WORK TO BE COMPLETED — In the entries below, every line with the string "ServeHTTP" is to be reported.

□ □ □

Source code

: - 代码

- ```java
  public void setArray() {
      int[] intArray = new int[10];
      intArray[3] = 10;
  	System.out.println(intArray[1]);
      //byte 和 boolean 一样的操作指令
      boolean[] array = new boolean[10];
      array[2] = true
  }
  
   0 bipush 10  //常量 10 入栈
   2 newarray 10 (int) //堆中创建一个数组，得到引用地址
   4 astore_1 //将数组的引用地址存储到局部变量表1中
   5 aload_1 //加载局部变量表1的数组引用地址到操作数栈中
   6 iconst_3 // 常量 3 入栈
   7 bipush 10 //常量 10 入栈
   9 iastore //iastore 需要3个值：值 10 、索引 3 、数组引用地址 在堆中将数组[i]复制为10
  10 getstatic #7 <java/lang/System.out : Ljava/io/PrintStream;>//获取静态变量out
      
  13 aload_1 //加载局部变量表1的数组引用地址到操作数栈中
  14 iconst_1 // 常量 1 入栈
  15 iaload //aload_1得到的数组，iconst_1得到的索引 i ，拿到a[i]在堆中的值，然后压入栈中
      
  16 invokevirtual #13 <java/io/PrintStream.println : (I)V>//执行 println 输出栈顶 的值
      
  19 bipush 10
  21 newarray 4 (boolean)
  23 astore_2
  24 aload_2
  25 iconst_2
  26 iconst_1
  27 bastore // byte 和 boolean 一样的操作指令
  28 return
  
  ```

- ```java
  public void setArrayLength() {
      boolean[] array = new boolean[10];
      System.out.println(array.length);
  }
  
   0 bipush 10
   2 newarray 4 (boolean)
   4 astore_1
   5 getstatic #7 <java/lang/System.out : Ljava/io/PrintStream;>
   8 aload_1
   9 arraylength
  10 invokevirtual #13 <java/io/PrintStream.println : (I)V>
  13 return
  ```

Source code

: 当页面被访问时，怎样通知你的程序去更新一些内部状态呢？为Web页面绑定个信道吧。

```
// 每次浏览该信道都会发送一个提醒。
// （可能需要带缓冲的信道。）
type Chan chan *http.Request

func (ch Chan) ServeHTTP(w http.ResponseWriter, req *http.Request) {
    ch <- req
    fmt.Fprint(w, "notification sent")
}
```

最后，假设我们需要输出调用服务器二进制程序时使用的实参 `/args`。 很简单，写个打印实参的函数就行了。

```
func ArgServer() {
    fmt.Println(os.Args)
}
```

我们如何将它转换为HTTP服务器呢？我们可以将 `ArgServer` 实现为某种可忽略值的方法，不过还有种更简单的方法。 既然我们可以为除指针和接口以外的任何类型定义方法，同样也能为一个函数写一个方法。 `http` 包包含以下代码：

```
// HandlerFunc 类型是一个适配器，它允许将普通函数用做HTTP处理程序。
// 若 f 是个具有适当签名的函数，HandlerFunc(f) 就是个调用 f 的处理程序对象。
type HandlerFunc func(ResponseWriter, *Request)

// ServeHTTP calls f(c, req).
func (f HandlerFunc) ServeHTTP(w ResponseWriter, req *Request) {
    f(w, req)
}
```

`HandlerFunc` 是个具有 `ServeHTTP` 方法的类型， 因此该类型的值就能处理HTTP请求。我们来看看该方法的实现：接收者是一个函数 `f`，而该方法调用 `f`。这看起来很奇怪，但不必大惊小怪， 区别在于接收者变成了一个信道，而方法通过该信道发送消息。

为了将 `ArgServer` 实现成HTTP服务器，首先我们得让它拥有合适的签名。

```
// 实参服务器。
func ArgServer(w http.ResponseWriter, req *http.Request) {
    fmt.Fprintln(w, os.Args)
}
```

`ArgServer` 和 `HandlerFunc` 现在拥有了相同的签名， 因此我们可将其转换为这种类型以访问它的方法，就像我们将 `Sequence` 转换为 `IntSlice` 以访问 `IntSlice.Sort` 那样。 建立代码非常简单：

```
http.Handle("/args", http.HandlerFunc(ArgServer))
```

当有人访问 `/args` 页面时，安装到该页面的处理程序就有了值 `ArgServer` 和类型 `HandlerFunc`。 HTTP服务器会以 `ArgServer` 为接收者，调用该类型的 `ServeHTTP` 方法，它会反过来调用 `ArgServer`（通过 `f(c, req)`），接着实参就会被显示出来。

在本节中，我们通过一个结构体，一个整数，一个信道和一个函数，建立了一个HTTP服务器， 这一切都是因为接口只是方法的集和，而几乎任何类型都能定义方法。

□ □ □

EXERCISE SOLUTION —
func (ch Chan) ServeHTTP(w http.ResponseWriter, req *http.Request) {
// ServeHTTP calls f(c, req).
func (f HandlerFunc) ServeHTTP(w ResponseWriter, req *Request) {
`HandlerFunc` 是个具有 `ServeHTTP` 方法的类型， 因此该类型的值就能处理HTTP请求。我们来看看该方法的实现：接收者是一个函数 `f`，而该方法调用 `f`。这看起来很奇怪，但不必大惊小怪， 区别在于接收者变成了一个信道，而方法通过该信道发送消息。
当有人访问 `/args` 页面时，安装到该页面的处理程序就有了值 `ArgServer` 和类型 `HandlerFunc`。 HTTP服务器会以 `ArgServer` 为接收者，调用该类型的 `ServeHTTP` 方法，它会反过来调用 `ArgServer`（通过 `f(c, req)`），接着实参就会被显示出来。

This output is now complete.